## Uit te voeren
Geef alle regels van de records weer als een JSON-lijst van strings, met één string per regel en zonder lege regels. Laat de afbeeldingen weg.

## Getoond materiaal
.....

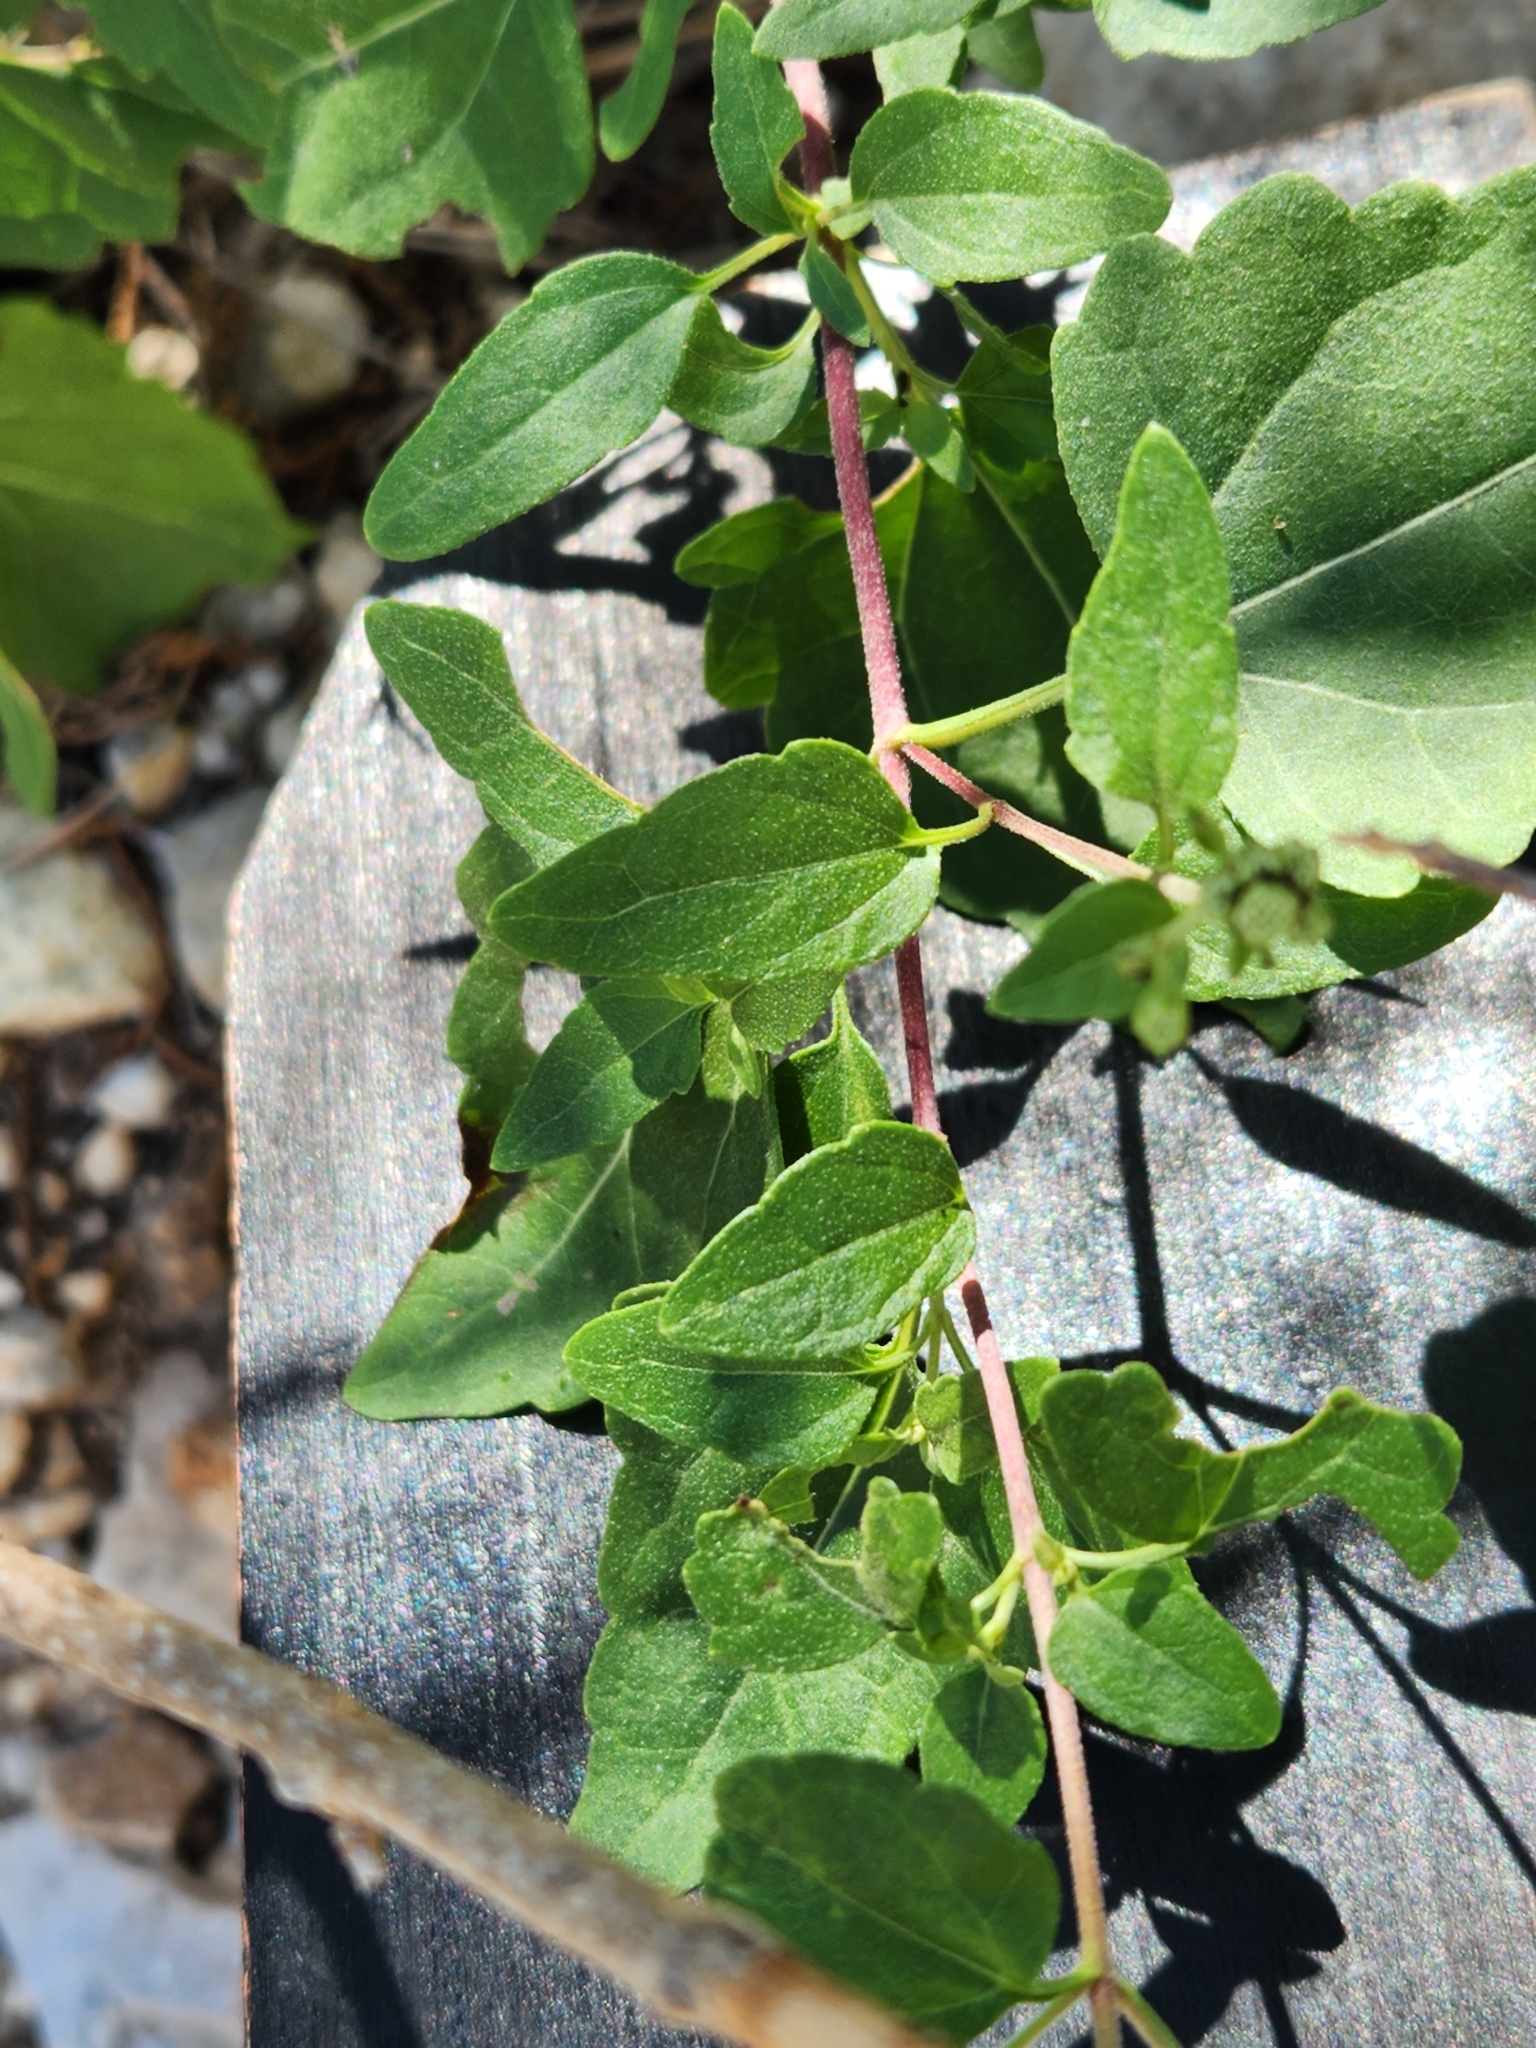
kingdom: Plantae
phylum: Tracheophyta
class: Magnoliopsida
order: Asterales
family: Asteraceae
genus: Ageratina
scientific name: Ageratina havanensis
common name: Havana snakeroot
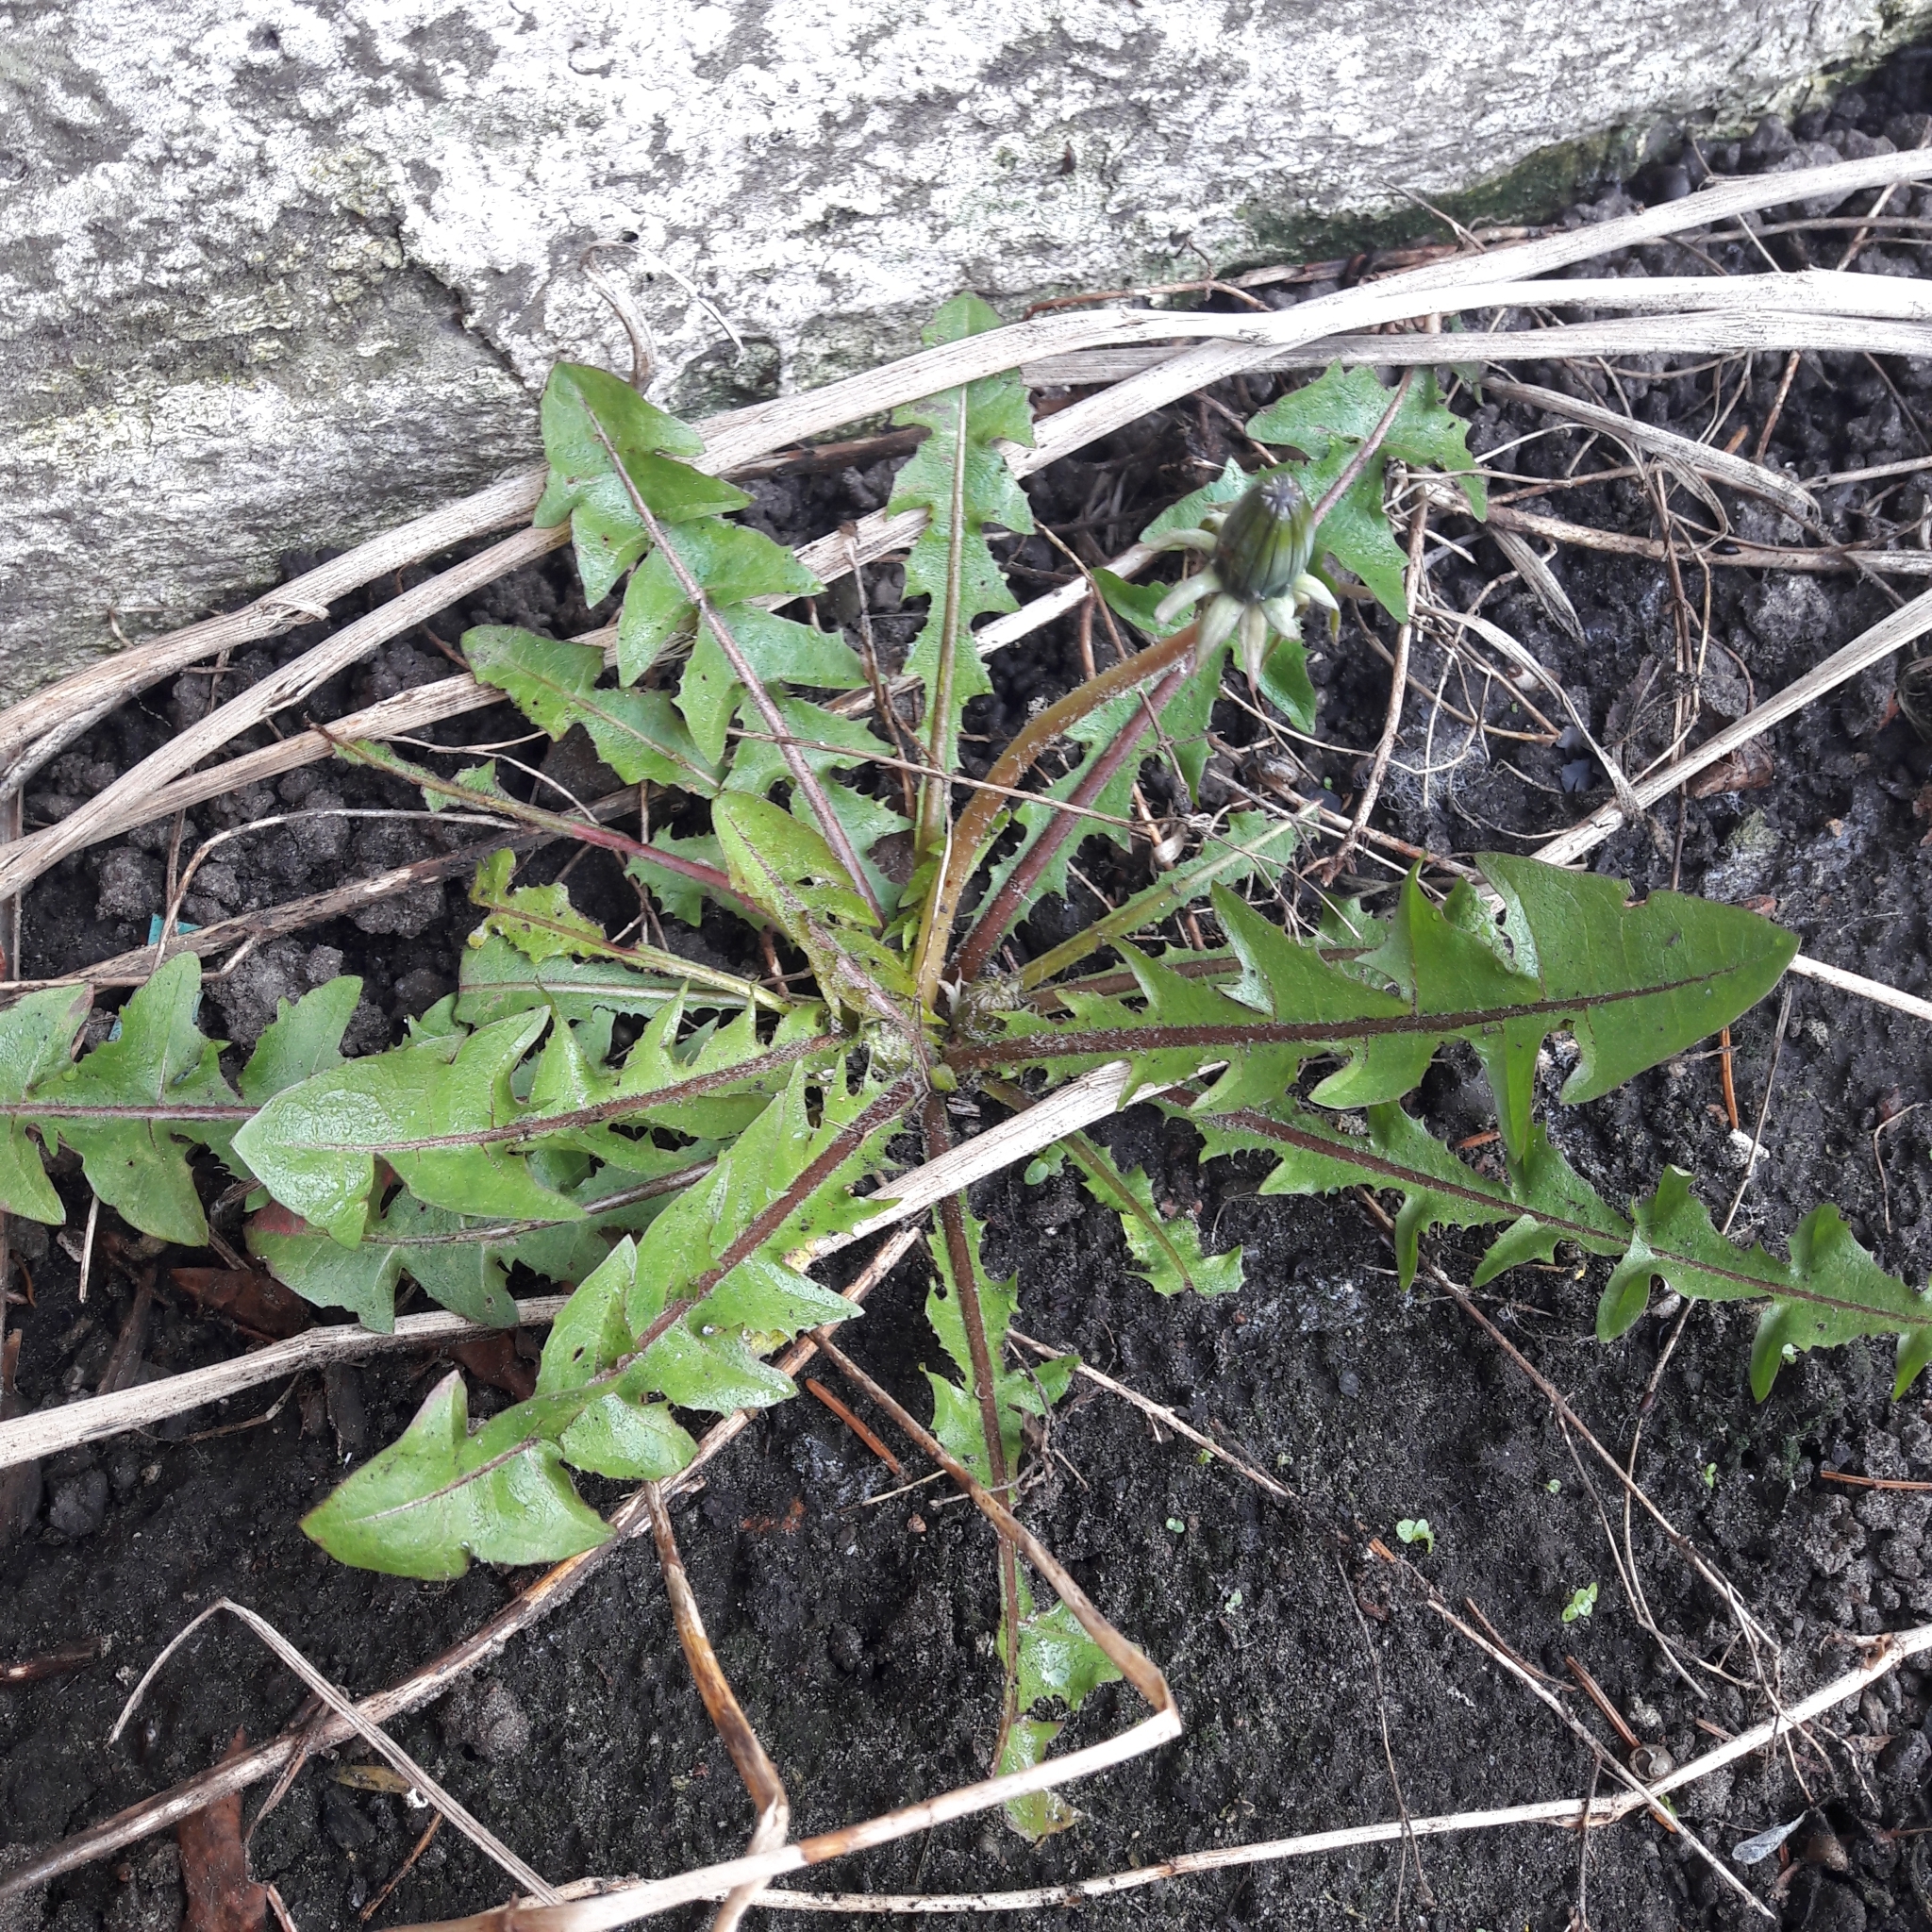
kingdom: Plantae
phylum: Tracheophyta
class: Magnoliopsida
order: Asterales
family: Asteraceae
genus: Taraxacum
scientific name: Taraxacum officinale
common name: Common dandelion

.....

## Resultaat oefening
[
  "kingdom: Plantae",
  "phylum: Tracheophyta",
  "class: Magnoliopsida",
  "order: Asterales",
  "family: Asteraceae",
  "genus: Ageratina",
  "scientific name: Ageratina havanensis",
  "common name: Havana snakeroot",
  "kingdom: Plantae",
  "phylum: Tracheophyta",
  "class: Magnoliopsida",
  "order: Asterales",
  "family: Asteraceae",
  "genus: Taraxacum",
  "scientific name: Taraxacum officinale",
  "common name: Common dandelion"
]